■ **TASK**:
Please return the data word for word and leave out any picture it contains.

■ **SOURCE MATERIAL**:

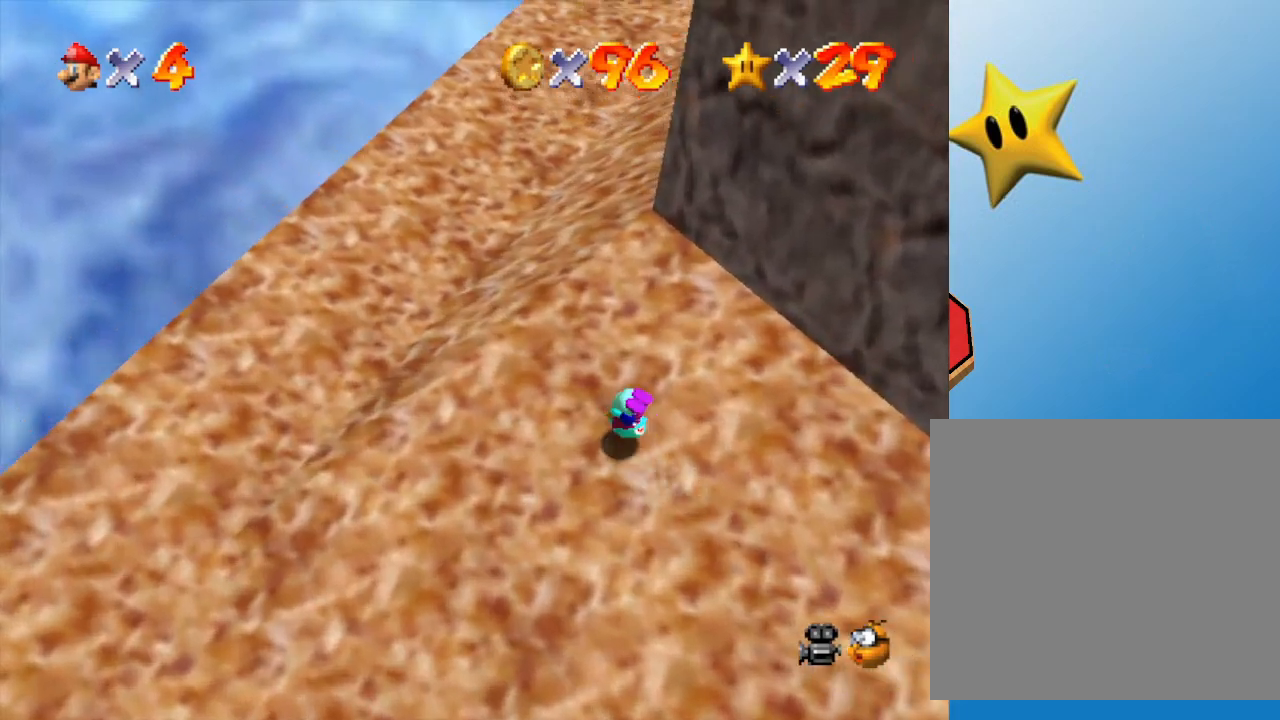
{"buttons": [], "left_stick": "up", "events": []}
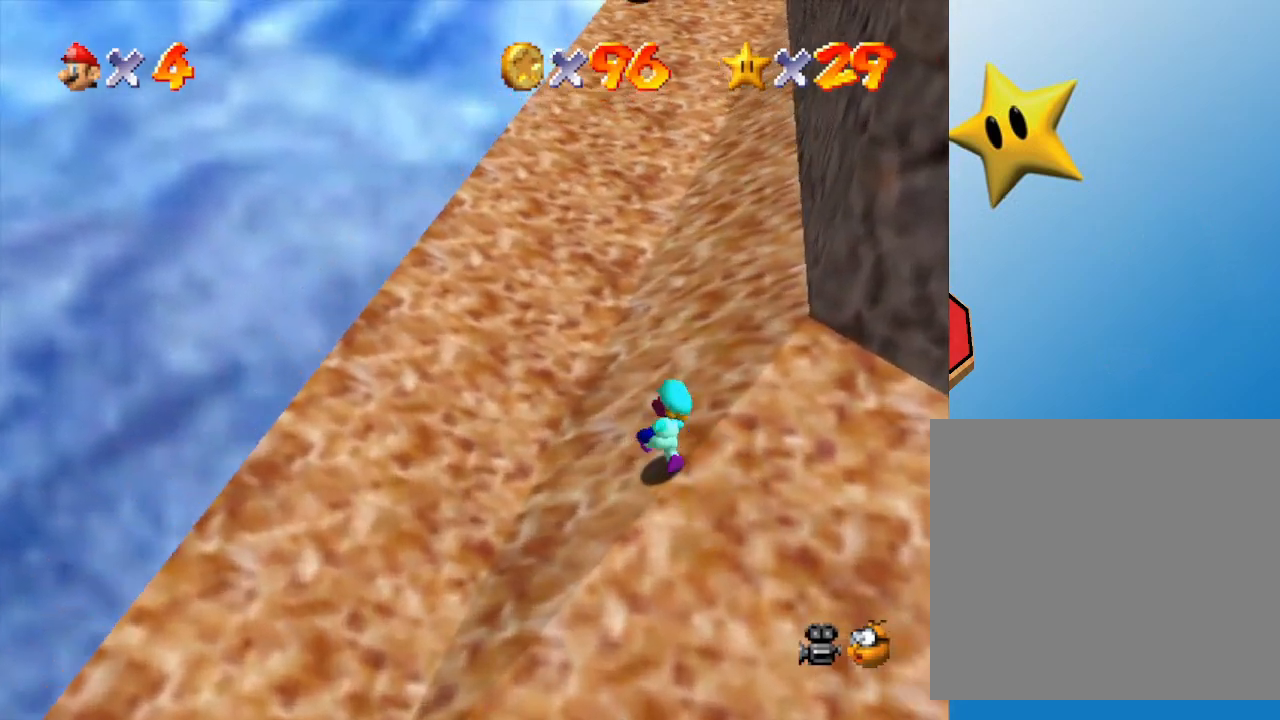
{"buttons": [], "left_stick": "up", "events": [[433, "A", "down"], [467, "A", "up"]]}
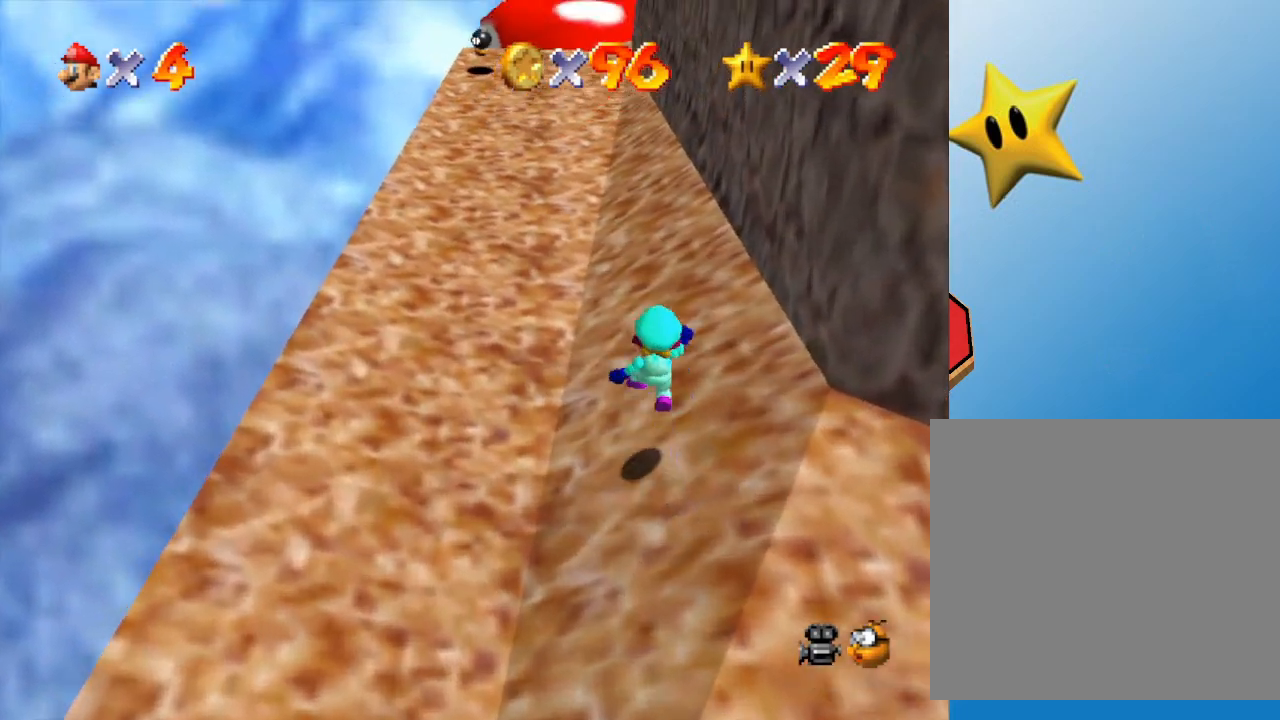
{"buttons": [], "left_stick": "center", "events": [[150, "START", "down"], [317, "left_stick", "center"], [350, "START", "up"]]}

■ **RESPONSE TO THIS EXERCISE**:
{"buttons": [], "left_stick": "up", "events": []}
{"buttons": [], "left_stick": "up", "events": [[433, "A", "down"], [467, "A", "up"]]}
{"buttons": [], "left_stick": "center", "events": [[150, "START", "down"], [317, "left_stick", "center"], [350, "START", "up"]]}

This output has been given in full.